_RECORDS SUPPLIED_
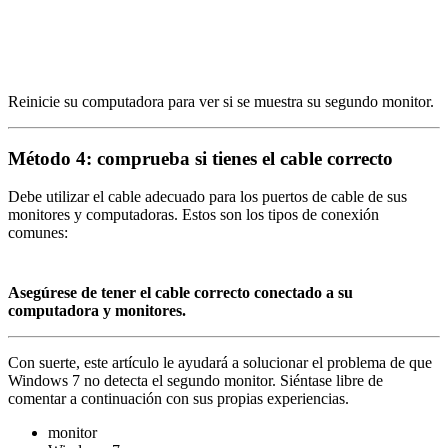
Reinicie su computadora para ver si se muestra su segundo monitor.
Método 4: comprueba si tienes el cable correcto
Debe utilizar el cable adecuado para los puertos de cable de sus
monitores y computadoras. Estos son los tipos de conexión
comunes:
Asegúrese de tener el cable correcto conectado a su
computadora y monitores.
Con suerte, este artículo le ayudará a solucionar el problema de que
Windows 7 no detecta el segundo monitor. Siéntase libre de
comentar a continuación con sus propias experiencias.
monitor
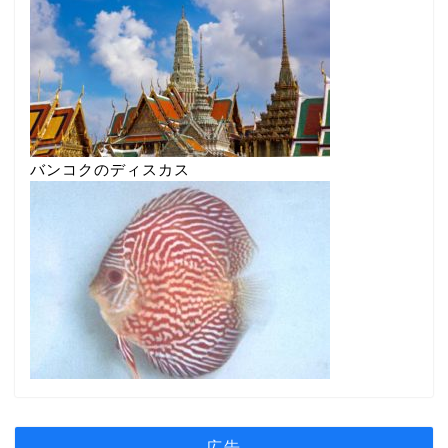
バンコクのディスカス
広告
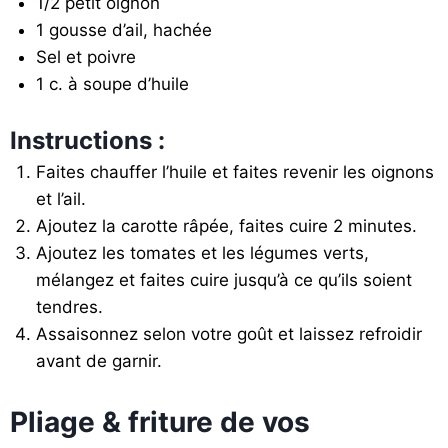
1/2 petit oignon
1 gousse d’ail, hachée
Sel et poivre
1 c. à soupe d’huile
Instructions :
Faites chauffer l’huile et faites revenir les oignons
et l’ail.
Ajoutez la carotte râpée, faites cuire 2 minutes.
Ajoutez les tomates et les légumes verts,
mélangez et faites cuire jusqu’à ce qu’ils soient
tendres.
Assaisonnez selon votre goût et laissez refroidir
avant de garnir.
Pliage & friture de vos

_WORK ORDER_
Your answer must be an exact copy of the lines from the line with "comentar a continuación" to the final line of the data, both ends included, and no pictures.

_COMPLETED TASK_
comentar a continuación con sus propias experiencias.
monitor
バンコクのディスカス
広告
1/2 petit oignon
1 gousse d’ail, hachée
Sel et poivre
1 c. à soupe d’huile
Instructions :
Faites chauffer l’huile et faites revenir les oignons
et l’ail.
Ajoutez la carotte râpée, faites cuire 2 minutes.
Ajoutez les tomates et les légumes verts,
mélangez et faites cuire jusqu’à ce qu’ils soient
tendres.
Assaisonnez selon votre goût et laissez refroidir
avant de garnir.
Pliage & friture de vos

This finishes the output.